When I was younger and was just starting out in my career, I had to be a yes man. I had to take every session if the phone rang. My rule was that I have got to answer it and show up no matter what time it is, where it is, just get there because you never know who’s going to walk in that door. That has led to this huge career too. You never know because another artiste might also walk into that studio session while they’re doing a feature or collaboration, and they might ask about you. All of a sudden you are going down this whole career path and are off to the races and who knows what’s next.

How do you think sound mixing and production has changed from when you started out to the current times?

I think over the years, it all started to blend. It used to be just pop music, it used to be just rock, used to be only hip hop, but I think now there’s pop, there’s pop R&B, there’s trap R&B, there’s rock with hip hop. Jazz has also progressed, so I think with the sonics and the production of the genres, I think they’re all blending together, which I think is really cool because the next generation of listeners, they are introduced to more genres. I think it’s all getting influenced by each other. I feel like R&B might have a space coming up soon.

What are you looking forward to?

I’m working with an artiste named Corday. He’s a younger artiste, his first album was nominated for a Grammy, and now we’re working on the third and fourth at the same time. We just did a European tour this past fall and he’s got some more tour dates coming up. I’m also starting to do some one-on-one mentorship with younger engineers and producers because I want to give back and share what I know as well. I started out in a large format studio where you would be an intern and made coffee and went on food runs and cleaned the bathroom and then you worked your way up to engineering.
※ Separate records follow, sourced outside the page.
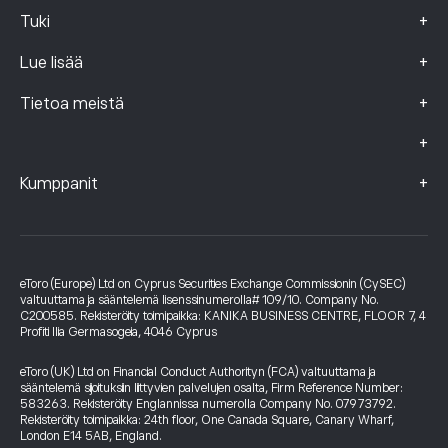
+
Tuki
+
Lue lisää
+
Tietoa meistä
+
+
Kumppanit
eToro (Europe) Ltd on Cyprus Securities Exchange Commissionin (CySEC)
valtuuttama ja sääntelemä lisenssinumerolla# 109/10. Company No.
C200585. Rekisteröity toimipaikka: KANIKA BUSINESS CENTRE, FLOOR 7, 4
Profiti Ilia Germasogeia, 4046 Cyprus
eToro (UK) Ltd on Financial Conduct Authorityn (FCA) valtuuttama ja
sääntelemä sijoituksiin liittyvien palvelujen osalta, Firm Reference Number:
583263. Rekisteröity Englannissa numerolla Company No. 07973792.
Rekisteröity toimipaikka: 24th floor, One Canada Square, Canary Wharf,
London E14 5AB, England.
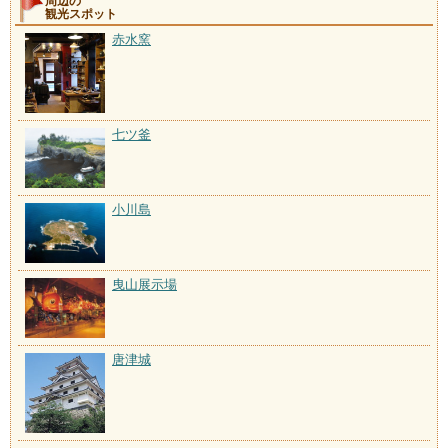
周辺の
観光スポット
赤水窯
七ツ釜
小川島
曳山展示場
唐津城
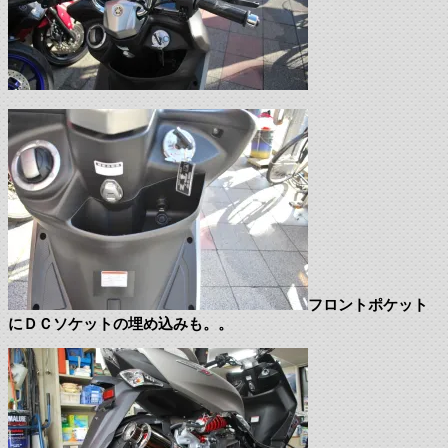
フロントポケット
にＤＣソケットの埋め込みも。。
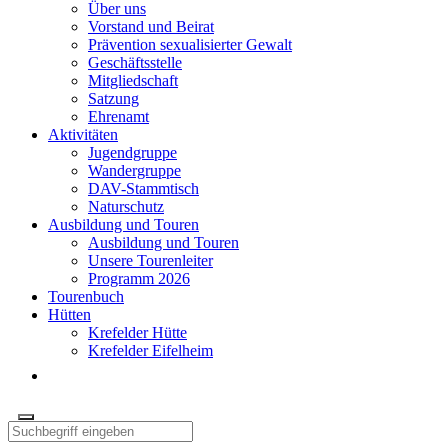
Über uns
Vorstand und Beirat
Prävention sexualisierter Gewalt
Geschäftsstelle
Mitgliedschaft
Satzung
Ehrenamt
Aktivitäten
Jugendgruppe
Wandergruppe
DAV-Stammtisch
Naturschutz
Ausbildung und Touren
Ausbildung und Touren
Unsere Tourenleiter
Programm 2026
Tourenbuch
Hütten
Krefelder Hütte
Krefelder Eifelheim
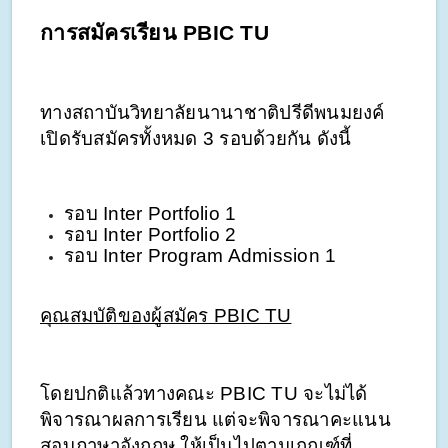
การสมัครเรียน PBIC TU
ทางสถาบันวิทยาลัยนานาชาติปรีดีพนมยงค์ 
เปิดรับสมัครทั้งหมด 3 รอบด้วยกัน ดังนี้
รอบ Inter Portfolio 1 
รอบ Inter Portfolio 2 
รอบ Inter Program Admission 1
คุณสมบัติของผู้สมัคร PBIC TU
โดยปกติแล้วทางคณะ PBIC TU จะไม่ได้
พิจารณาผลการเรียน แต่จะพิจารณาคะแนน
สอบภาษาอังกฤษ ให้เป็นไปตามเกณฑ์ที่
You get to learn all the gear and work under a successful engineer and ask a few questions here and there and learn about studio etiquette. I feel like a lot of the younger engineers or the newer engineers don’t really have access to that because many start with a studio in their room and YouTube. All that is great, it gives you all the information. But I think there is something nice about having a one-on-one with someone and asking questions. All that comes with experience which I learned the hard way. I’m also working on something in Dubai.

What advice would you give to someone who wants to pursue this career?

I would say to be the yes man. Take every opportunity to learn from your peers, because this is a very competitive industry, but it’s a really small one at the same time, so the knowledge you can gain from your friend and the process of both of you figuring stuff out will be great. It is also important to keep remembering not to give up because there are so many ups and downs, so many highs and lows, and you have to believe in yourself. Don’t worry about it and just keep going and be a good person, because that longevity is better than you being a jerk. Be a good person, work hard, don’t give up, work with your friends, and learn from each other.